SkillOpt: Executive Strategy for Self-Evolving Agent Skills
Agent skills today are hand-crafted, generated one-shot, or evolved through loosely controlled self-revision—none of which behaves like a deep-learning optimizer for the skill, and none of which reliably improves over its starting point under feedback. We argue the skill should instead be trained as the external state of a frozen agent, with the same discipline that makes weight-space optimization reproducible. SkillOpt is, to our knowledge, the first systematic controllable text-space optimizer for agent skills: a separate optimizer model turns scored rollouts into bounded add/delete/replace edits on a single skill document, and an edit is accepted only when it strictly improves a held-out validation score. A textual learning-rate budget, rejected-edit buffer, and epoch-wise slow/meta update make skill training stable while adding zero inference-time model calls at deployment. Across six benchmarks, seven target models, and three execution harnesses (direct chat, Codex, Claude Code), SkillOpt is best or tied on all 52 evaluated (model, benchmark, harness) cells, and beats every per-cell competitor among human, one-shot LLM, Trace2Skill, TextGrad, GEPA, and EvoSkill skills.
Frontier language models are increasingly deployed as agents, from single-prompt callers to multi-step execution harnesses with tools, files, and verifiers. In such settings, domain adaptation is no longer only about model weights or prompts: it also requires improving the procedures by which the agent gathers evidence, calls tools, follows domain conventions, and formats outputs. Agent skills provide a natural interface for this procedural adaptation: a skill is a portable natural-language artifact that packages procedures, domain heuristics, tool policies, output constraints, and failure modes, letting a frozen agent adapt through external text. If the recurring object of adaptation is the agent's procedure, the skill document itself should be trainable. Yet weight adaptation is often unavailable for closed frontier models and expensive for open ones, while manually written or one-shot skills are brittle under a target domain or harness.
We introduce SkillOpt, a text-space optimizer for agent skills. Given a target domain, an initial skill, and the model being adapted, SkillOpt repeatedly samples trajectory batches, analyzes successes and failures, and asks a frontier optimizer model to propose structured add/delete/replace edits. It then aggregates and ranks candidate edits under a textual learning-rate budget, applies a bounded update to the skill document, and evaluates the candidate skill on a held-out selection split before accepting it. Rejected edits are retained as negative feedback, while the epoch-wise slow/meta update preserves longer-horizon regularities.
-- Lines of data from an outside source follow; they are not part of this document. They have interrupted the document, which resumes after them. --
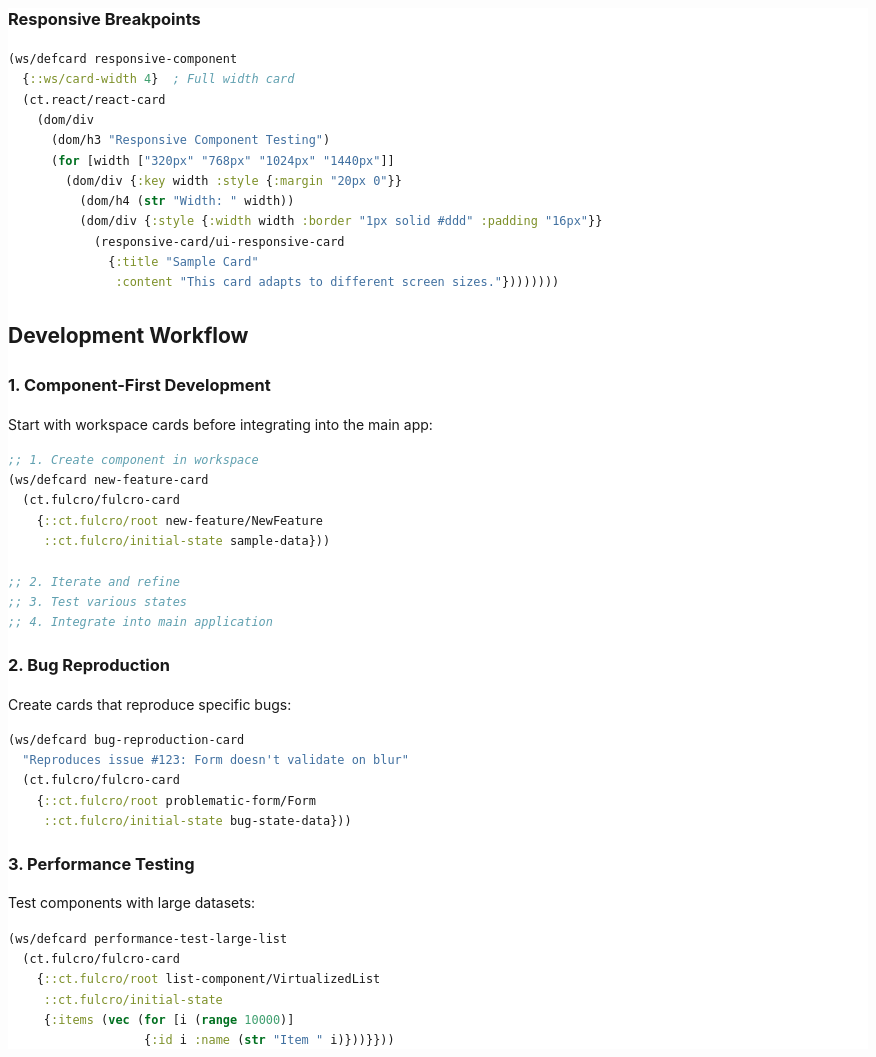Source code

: ### Responsive Breakpoints

```clojure
(ws/defcard responsive-component
  {::ws/card-width 4}  ; Full width card
  (ct.react/react-card
    (dom/div
      (dom/h3 "Responsive Component Testing")
      (for [width ["320px" "768px" "1024px" "1440px"]]
        (dom/div {:key width :style {:margin "20px 0"}}
          (dom/h4 (str "Width: " width))
          (dom/div {:style {:width width :border "1px solid #ddd" :padding "16px"}}
            (responsive-card/ui-responsive-card 
              {:title "Sample Card"
               :content "This card adapts to different screen sizes."})))))))
```

## Development Workflow

### 1. Component-First Development

Start with workspace cards before integrating into the main app:

```clojure
;; 1. Create component in workspace
(ws/defcard new-feature-card
  (ct.fulcro/fulcro-card
    {::ct.fulcro/root new-feature/NewFeature
     ::ct.fulcro/initial-state sample-data}))

;; 2. Iterate and refine
;; 3. Test various states
;; 4. Integrate into main application
```

### 2. Bug Reproduction

Create cards that reproduce specific bugs:

```clojure
(ws/defcard bug-reproduction-card
  "Reproduces issue #123: Form doesn't validate on blur"
  (ct.fulcro/fulcro-card
    {::ct.fulcro/root problematic-form/Form
     ::ct.fulcro/initial-state bug-state-data}))
```

### 3. Performance Testing

Test components with large datasets:

```clojure
(ws/defcard performance-test-large-list
  (ct.fulcro/fulcro-card
    {::ct.fulcro/root list-component/VirtualizedList
     ::ct.fulcro/initial-state 
     {:items (vec (for [i (range 10000)]
                   {:id i :name (str "Item " i)}))}}))
```
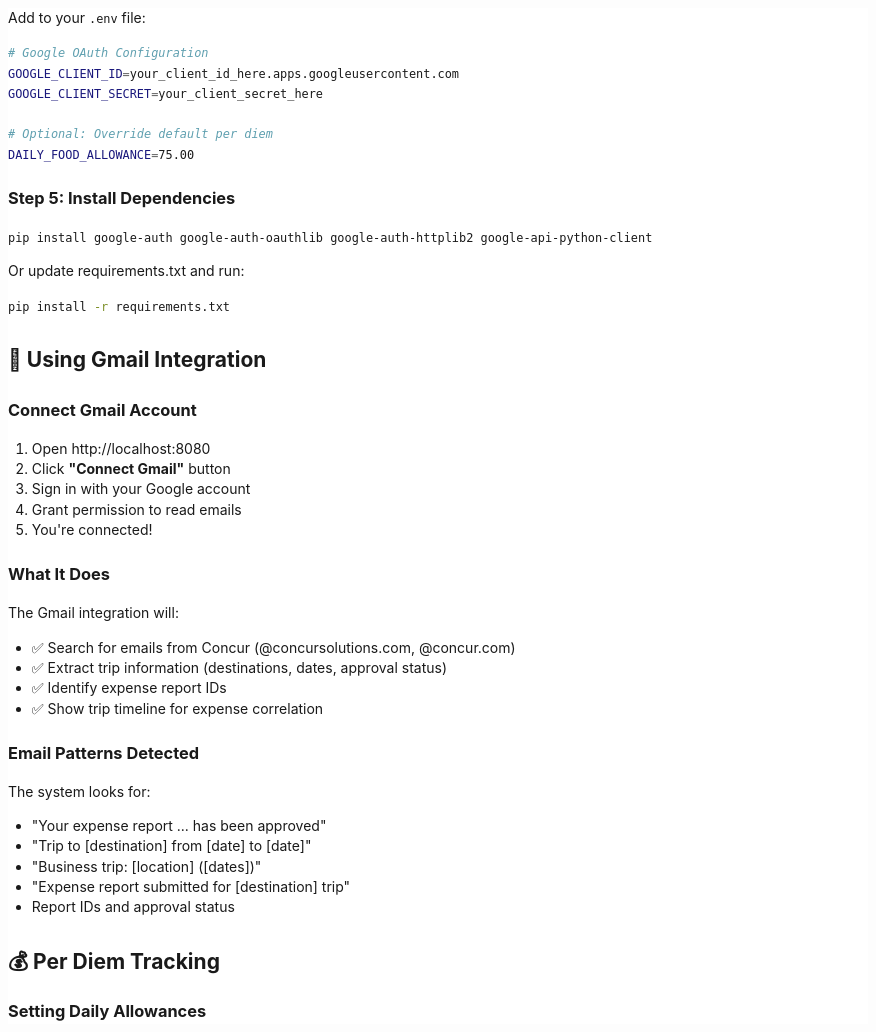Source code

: Add to your `.env` file:

```bash
# Google OAuth Configuration
GOOGLE_CLIENT_ID=your_client_id_here.apps.googleusercontent.com
GOOGLE_CLIENT_SECRET=your_client_secret_here

# Optional: Override default per diem
DAILY_FOOD_ALLOWANCE=75.00
```

### Step 5: Install Dependencies

```bash
pip install google-auth google-auth-oauthlib google-auth-httplib2 google-api-python-client
```

Or update requirements.txt and run:
```bash
pip install -r requirements.txt
```

## 📱 Using Gmail Integration

### Connect Gmail Account

1. Open http://localhost:8080
2. Click **"Connect Gmail"** button
3. Sign in with your Google account
4. Grant permission to read emails
5. You're connected!

### What It Does

The Gmail integration will:
- ✅ Search for emails from Concur (@concursolutions.com, @concur.com)
- ✅ Extract trip information (destinations, dates, approval status)
- ✅ Identify expense report IDs
- ✅ Show trip timeline for expense correlation

### Email Patterns Detected

The system looks for:
- "Your expense report ... has been approved"
- "Trip to [destination] from [date] to [date]"
- "Business trip: [location] ([dates])"
- "Expense report submitted for [destination] trip"
- Report IDs and approval status

## 💰 Per Diem Tracking

### Setting Daily Allowances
The deployed output is a compact best_skill.md file of roughly 300–2,000 tokens, with the adapted model and execution harness remaining fixed. The deep-learning analogy is operational rather than decorative. Rollout and reflection batch sizes control the noise in the evidence used for each edit; the textual learning rate and schedule control how far one skill version is allowed to move from the previous one; the held-out gate plays the role of validation; and the epoch-wise slow/meta update acts like a momentum term, carrying stable editing directions across epochs.
The learned artifacts also transfer beyond the exact training setting. A SpreadsheetBench skill trained on GPT–5.4 improves every smaller GPT variant we test; a Codex-trained spreadsheet skill transfers to Claude Code with a +59.7 point gain; and an OlympiadBench skill yields positive gains on Omni-MATH. These transfer results are important for the paper's application value: a skill can be optimized once, audited, and reused across related models, harnesses, or tasks without changing model weights. Our ablations explain why this works. Bounded textual learning outperforms uncontrolled rewriting, held-out gating prevents harmful proposals from accumulating, the rejected-step buffer converts failed edits into negative feedback, and the epoch-wise slow/meta update improves long-horizon refinement without bloating the deployed skill. Finally, per-benchmark case studies show that the learned skills remain compact, inspectable, and procedural rather than instance-specific.